Timothy C. Hain, MD Page last modified: May 11, 2019
Square-Wave Jerks (SWJ) are inappropriate saccades that take the eye off the target, followed by a nearly normal intersaccadic interval (approximately 200 msec), and then a corrective saccade that brings the eye back to the target (Leigh and Zee, 1983). Multiple sources have been suggested as generators for square-wave jerks including the cerebral hemisphere (Sharpe et al 1982), the cerebellum (Alpert et al 1975; Zee et al 1976; Dale et al 1978), and superior colliculus (Hikosaka and Wurtz, 1983).
The figures below illustrate the ENG appearance of SWJ.
|Square wave jerks in person with PSP (progressive supranuclear palsy). Recording method was EOG. The larger deviations are saccades in the saccade test. The small superimposed block-like deviations are the SWJ.|
|Macro Square Wave Jerks and oscillation in patient with a cerebellar degeneration due to breast cancer. Note how the size of the SWJ increases markedly in the dark. There is also an upbeating nystagmus in the dark. This is a clearly excessive # of square wave jerks. A case of MSO can be found by following the link. See the video link below for what this looks like.|
Double pulses is the jargon given to the small spiky eye movements seen above (red). These are brief back-back saccades. They are not associated with a blink as the vertical trace below it shows no deviation. Double pulses are attributed to brainstem disturbances, but practically they have no significance other than this.
All SWJ are horizontal - -there are no vertical or torsional SWJ. See the page on MSO for illustration of this general rule.
Someone who makes large vertical SWJ may be simulating illness.
There are a number of potential causes for a SWJ or a part of a SWJ to look different in one eye than the other.
A new name for one of these phenomena -- dyscongugate "pulses", is "pinball" intrusions -- meaning that when a SWJ is made, the eyes do something differently (i.e. are disconjgate), and also that they alternate according to direction. Lemos et al, 2017, reported these in a case of SCA3. It would seem to us that this is not a specific finding of SCA3, but rather something observed by chance in a cerebellar disturbance. One would think that this might represent a combination of a vergence effort and a disturbance in the saccade "step" generator, and if one seeks these things (which requires hardware that monitors both eyes with high resolution in both eyes), one will find them. Generally speaking, binocular eye movement recordings are not made because they cost at least twice as much as monocular recordings, and add very little utility.
The table below shows the commonly reported clinical association -- in essence, nearly anything involving the brain.
As square-wave jerks are universally found in normal subjects, the main criteria for abnormality is frequency. There are two factors that can affect frequency: age and fixation. Increasing age is associated with increasing frequency. Herishsanu and Sharpe (Herishsanu and Sharpe, 1981) reported a mean frequency of 4.7/min in young and 27/min in elderly. Another factor influencing frequency is the state of fixation. Shallo-Hoffmann and associates ( Shallo-Hoffman et al, 1989) reported that, for normal young subjects, the mean frequency was 4.4/min when recorded in light with visual fixation, 8.5/min when recorded in dark without visual fixation, and 5.4/min when recorded with eyes closed.
SWJ are reported to be more frequent in essential tremor (Gitchel et al, 2013). We have observed this in a single patient with severe essential tremor, as well as retinal disease from diabetes. We are not sure if this is generally the case.
SWJ are universal (thus SWJ is nonspecific), as well as not present in everyone with brain problems (thus SWJ is insensitive too).
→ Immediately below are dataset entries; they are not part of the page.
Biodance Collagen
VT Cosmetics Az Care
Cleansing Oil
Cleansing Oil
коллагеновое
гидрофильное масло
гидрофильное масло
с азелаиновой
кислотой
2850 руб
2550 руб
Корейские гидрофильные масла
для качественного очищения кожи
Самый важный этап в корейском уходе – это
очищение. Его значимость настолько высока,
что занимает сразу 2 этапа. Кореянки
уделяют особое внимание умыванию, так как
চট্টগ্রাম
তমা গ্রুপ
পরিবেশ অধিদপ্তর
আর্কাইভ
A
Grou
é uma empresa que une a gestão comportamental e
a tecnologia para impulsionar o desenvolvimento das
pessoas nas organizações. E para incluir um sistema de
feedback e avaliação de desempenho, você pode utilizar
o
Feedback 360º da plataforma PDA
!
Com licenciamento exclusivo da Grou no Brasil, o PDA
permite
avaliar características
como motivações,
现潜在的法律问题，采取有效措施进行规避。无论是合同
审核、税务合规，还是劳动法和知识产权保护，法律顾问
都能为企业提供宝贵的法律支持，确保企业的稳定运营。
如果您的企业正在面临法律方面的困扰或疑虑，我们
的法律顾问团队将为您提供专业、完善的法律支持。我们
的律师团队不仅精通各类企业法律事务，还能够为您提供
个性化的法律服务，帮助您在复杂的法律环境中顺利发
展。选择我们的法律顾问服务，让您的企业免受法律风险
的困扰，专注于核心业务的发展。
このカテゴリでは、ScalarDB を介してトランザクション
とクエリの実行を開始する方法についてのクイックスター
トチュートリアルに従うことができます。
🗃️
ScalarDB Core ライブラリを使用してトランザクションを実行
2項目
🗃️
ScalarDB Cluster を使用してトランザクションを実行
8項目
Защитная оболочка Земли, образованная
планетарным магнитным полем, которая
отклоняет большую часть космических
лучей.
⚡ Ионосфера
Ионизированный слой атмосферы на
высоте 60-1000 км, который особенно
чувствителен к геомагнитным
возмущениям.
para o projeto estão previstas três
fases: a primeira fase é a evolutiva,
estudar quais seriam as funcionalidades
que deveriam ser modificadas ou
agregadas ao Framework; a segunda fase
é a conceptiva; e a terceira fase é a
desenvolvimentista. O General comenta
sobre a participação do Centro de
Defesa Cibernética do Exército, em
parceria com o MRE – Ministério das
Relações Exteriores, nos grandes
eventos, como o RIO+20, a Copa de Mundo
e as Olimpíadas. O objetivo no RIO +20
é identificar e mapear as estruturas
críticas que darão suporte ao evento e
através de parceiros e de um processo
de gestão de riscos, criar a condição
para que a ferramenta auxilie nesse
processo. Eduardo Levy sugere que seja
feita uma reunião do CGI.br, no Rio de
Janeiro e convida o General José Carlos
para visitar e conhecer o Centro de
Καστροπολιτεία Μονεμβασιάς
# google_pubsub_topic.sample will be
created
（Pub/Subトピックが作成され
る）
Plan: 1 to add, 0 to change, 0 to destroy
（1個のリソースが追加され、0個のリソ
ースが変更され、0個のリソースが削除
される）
The clinical utility of square-wave jerks, which is obviously minor at best, is to point towards the possibility of a central disorder. Because of SWJ are found in everyone, the clinician must be able to judge when SWJ are normal vs. not, from their characteristics.
In young normal persons, square-wave jerks occur infrequently. Accordingly, when frequent SWJ are found in a young patient (more than 1/sec), this should bring up the question of a cerebellar disorder. Macro-square wave oscillations -- MSO -- large and excessive SWJ are an extreme example of this pattern. Follow the link to see a case.
In the elderly, square-wave jerks are common and are rarely of significance. However, in certain conditions such as progressive supranuclear palsy, the diagnosis cannot be made without finding frequent square-wave jerks (Troost and Daroff, 1977). The illustration above is from a patient with PSP.
No commercial ENG system provides one with any help at all regarding interpretation - -one must use ones clinical judgment.
SWJ may be an artifact of eye movement recording algorithms -- some clinical EOG systems convert blinks into straight lines that appear to be SWJ. It is difficult to know about this unless you turn off the blink-rejection algorithm. Some systems do not allow you to do this -- a huge problem.